22.09.2021 Zivilrecht

OGH: Zur konkludenten Vertragsübernahme (Mietvertrag)

Gerade die Kenntnis des Vermieters davon, dass jemand mit dem Willen des Mieters in der Wohnung wohnt, ist eher ein Hindernis für die Annahme, die Zinszahlung durch den Mitbewohner erfolge zwecks Begründung eigener Rechte und Pflichten


Schlagworte: Mietvertrag, Abschluss, Stillschweigen, Schlüssigkeit, Konkludenz, Grund zu zweifeln, Mietzahlungen, Zinszahlungen, Dritter, Bewohner, Vertragsübernahme
Gesetze:

 

§ 863 ABGB, § 1094 ABGB

 

GZ 5 Ob 96/21k, 27.07.2021

 

OGH: Ein Vertragsabschluss aufgrund konkludenten Verhaltens setzt voraus, dass trotz Anlegung eines strengen Maßstabs kein vernünftiger Grund übrig sein darf daran zu zweifeln, dass beide Vertragsteile den Willen hatten diese Rechtsfolge herbeizuführen. Auch bei einem konkludenten Mietvertragsabschluss muss die Parteiabsicht vorliegen, die bindenden Wirkungen eines Bestandvertrags begründen zu wollen. Die unbeanstandete Annahme eines Entgelts für die Benutzung von Räumen durch längere Zeit kann nur dann als stillschweigender Abschluss eines Mietvertrags angesehen werden, wenn kein anderer Grund für die Zahlung in Frage kommt.

 

Die Zurückhaltung der Rsp, im Fall der unbeanstandeten Annahme eines regelmäßig bezahlten Entgelts für die dem anderen eingeräumte Benutzung von Räumen den konkludenten Abschluss eines Mietvertrags anzunehmen, beruht darauf, dass der Vermieter grundsätzlich gezwungen ist, Mietzinszahlungen auch von Dritten anzunehmen. Ist nach den Umständen des Einzelfalls für den Benutzer der Wohnung klar erkennbar, dass ein Vertragswille der Gegenseite in Richtung konkludenter Vertragsabschluss nicht vorliegt, ist ein solcher selbst bei unbeanstandeter Annahme von Zahlungen zu verneinen.

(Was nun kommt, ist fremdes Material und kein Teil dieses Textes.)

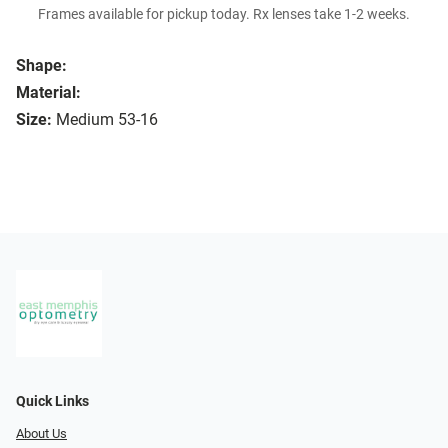
Frames available for pickup today. Rx lenses take 1-2 weeks.
Shape:
Material:
Size:
Medium 53-16
Quick Links
About Us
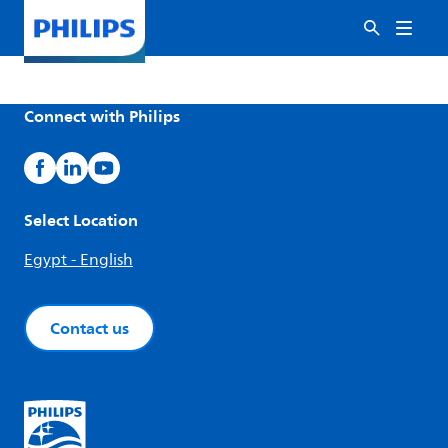
Connect with Philips
Select Location
Egypt - English
Contact us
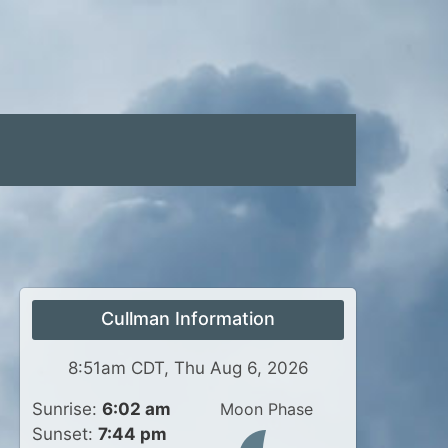
Cullman Information
8:51am CDT, Thu Aug 6, 2026
Sunrise:
6:02 am
Moon Phase
Sunset:
7:44 pm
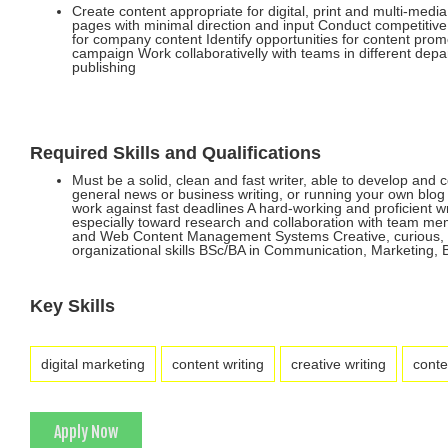
Create content appropriate for digital, print and multi-medi
pages with minimal direction and input Conduct competitive
for company content Identify opportunities for content prom
campaign Work collaborativelly with teams in different depa
publishing
Required Skills and Qualifications
Must be a solid, clean and fast writer, able to develop and 
general news or business writing, or running your own blog o
work against fast deadlines A hard-working and proficient wr
especially toward research and collaboration with team mem
and Web Content Management Systems Creative, curious, and 
organizational skills BSc/BA in Communication, Marketing, B
Key Skills
digital marketing
content writing
creative writing
conte
Apply Now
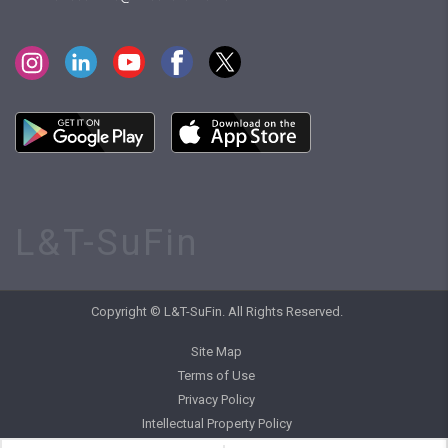
L&T-SuFin
Copyright © L&T-SuFin. All Rights Reserved.
Site Map
Terms of Use
Privacy Policy
Intellectual Property Policy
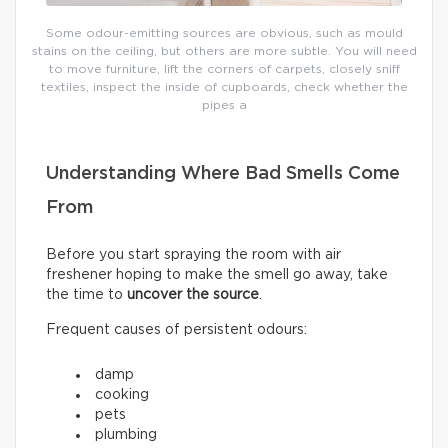
Some odour-emitting sources are obvious, such as mould
stains on the ceiling, but others are more subtle. You will need
to move furniture, lift the corners of carpets, closely sniff
textiles, inspect the inside of cupboards, check whether the
pipes a
Understanding Where Bad Smells Come
From
Before you start spraying the room with air
freshener hoping to make the smell go away, take
the time to
uncover the source
.
Frequent causes of persistent odours:
damp
cooking
pets
plumbing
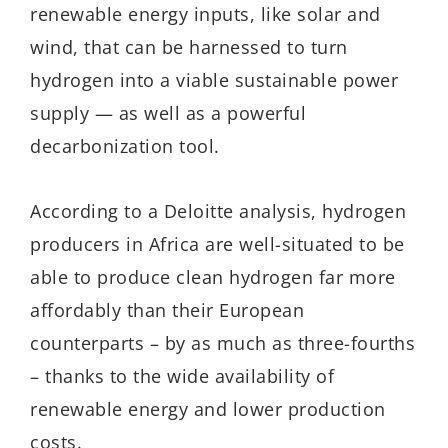
renewable energy inputs, like solar and
wind, that can be harnessed to turn
hydrogen into a viable sustainable power
supply — as well as a powerful
decarbonization tool.
According to a Deloitte analysis, hydrogen
producers in Africa are well-situated to be
able to produce clean hydrogen far more
affordably than their European
counterparts – by as much as three-fourths
– thanks to the wide availability of
renewable energy and lower production
costs.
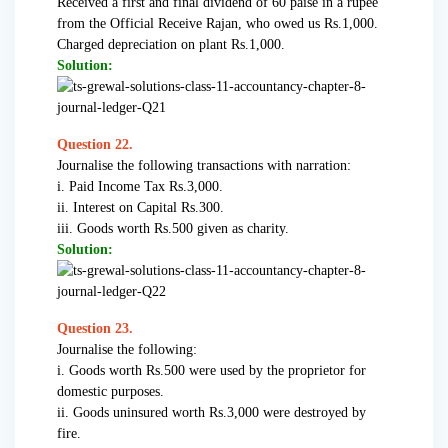
Received a first and final dividend of 60 paise in a rupee
from the Official Receive Rajan, who owed us Rs.1,000.
Charged depreciation on plant Rs.1,000.
Solution:
Question 22.
Journalise the following transactions with narration:
i. Paid Income Tax Rs.3,000.
ii. Interest on Capital Rs.300.
iii. Goods worth Rs.500 given as charity.
Solution:
Question 23.
Journalise the following:
i. Goods worth Rs.500 were used by the proprietor for
domestic purposes.
ii. Goods uninsured worth Rs.3,000 were destroyed by
fire.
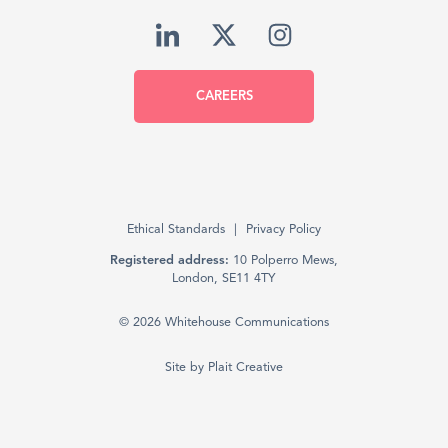
CAREERS
Ethical Standards
Privacy Policy
Registered address:
10 Polperro Mews,
London, SE11 4TY
© 2026 Whitehouse Communications
Site by
Plait Creative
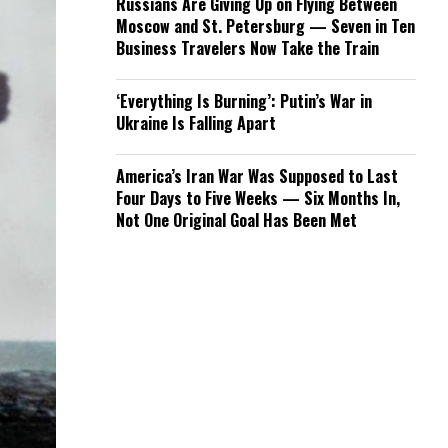
Russians Are Giving Up on Flying Between
Moscow and St. Petersburg — Seven in Ten
Business Travelers Now Take the Train
‘Everything Is Burning’: Putin’s War in
Ukraine Is Falling Apart
America’s Iran War Was Supposed to Last
Four Days to Five Weeks — Six Months In,
Not One Original Goal Has Been Met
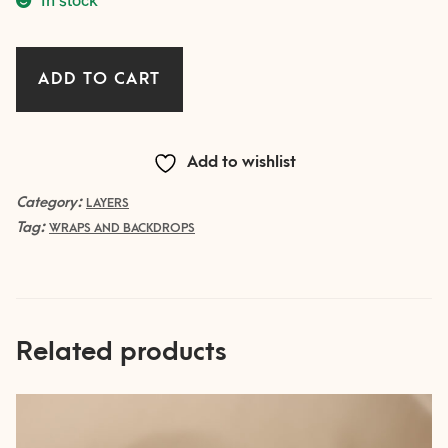
LAYER
ADD TO CART
with
fringe
CLAY
Add to wishlist
quantity
Category:
LAYERS
Tag:
WRAPS AND BACKDROPS
Related products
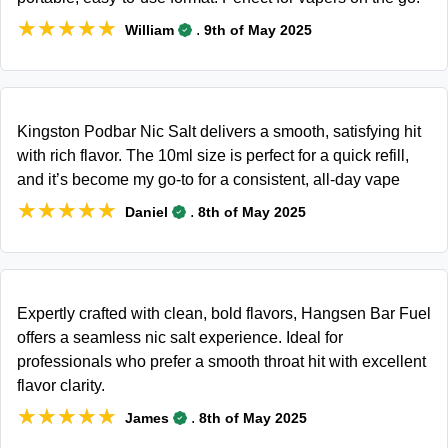
★★★★★
★★★★★
.
William
9th of May 2025
Kingston Podbar Nic Salt delivers a smooth, satisfying hit
with rich flavor. The 10ml size is perfect for a quick refill,
and it’s become my go-to for a consistent, all-day vape
★★★★★
★★★★★
.
Daniel
8th of May 2025
Expertly crafted with clean, bold flavors, Hangsen Bar Fuel
offers a seamless nic salt experience. Ideal for
professionals who prefer a smooth throat hit with excellent
flavor clarity.
★★★★★
★★★★★
.
James
8th of May 2025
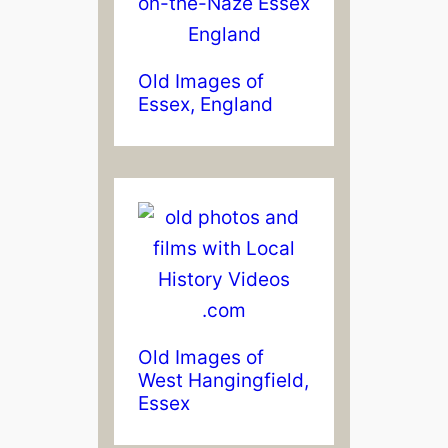
Old Images of
Essex, England
Old Images of
West Hangingfield,
Essex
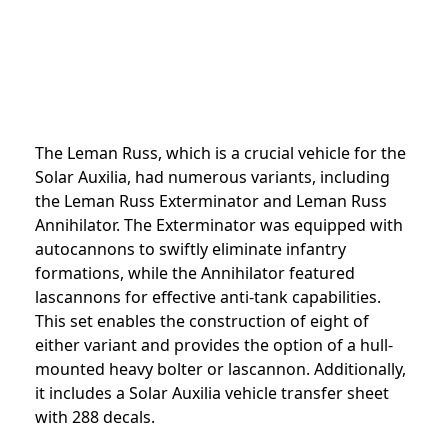
The Leman Russ, which is a crucial vehicle for the
Solar Auxilia, had numerous variants, including
the Leman Russ Exterminator and Leman Russ
Annihilator. The Exterminator was equipped with
autocannons to swiftly eliminate infantry
formations, while the Annihilator featured
lascannons for effective anti-tank capabilities.
This set enables the construction of eight of
either variant and provides the option of a hull-
mounted heavy bolter or lascannon. Additionally,
it includes a Solar Auxilia vehicle transfer sheet
with 288 decals.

Grundsätzlich legt § 863 ABGB für die Schlüssigkeit eines Verhaltens im Hinblick auf einen rechtsgeschäftlichen Willen einen strengen Maßstab an. Gerade die Kenntnis des Vermieters davon, dass jemand mit dem Willen des Mieters in der Wohnung wohnt, ist eher ein Hindernis für die Annahme, die Zinszahlung durch den Mitbewohner erfolge zwecks Begründung eigener Rechte und Pflichten.

 

Die Vertragsübernahme, die bewirkt, dass der Vertragsübernehmer an die Stelle einer aus dem Schuldverhältnis ausscheidenden Partei tritt und deren gesamte vertragliche Rechtsstellung übernimmt, ohne dass dadurch der Inhalt oder die rechtliche Identität des bisherigen Schuldverhältnisses verändert werden, bedarf der Übereinkunft aller Beteiligten, somit der Zustimmung der verbleibenden, der ausscheidenden und der an ihre Stelle tretenden Partei. Auch sie kann nur unter den strengen Anforderungen des § 863 ABGB schlüssig erteilt werden.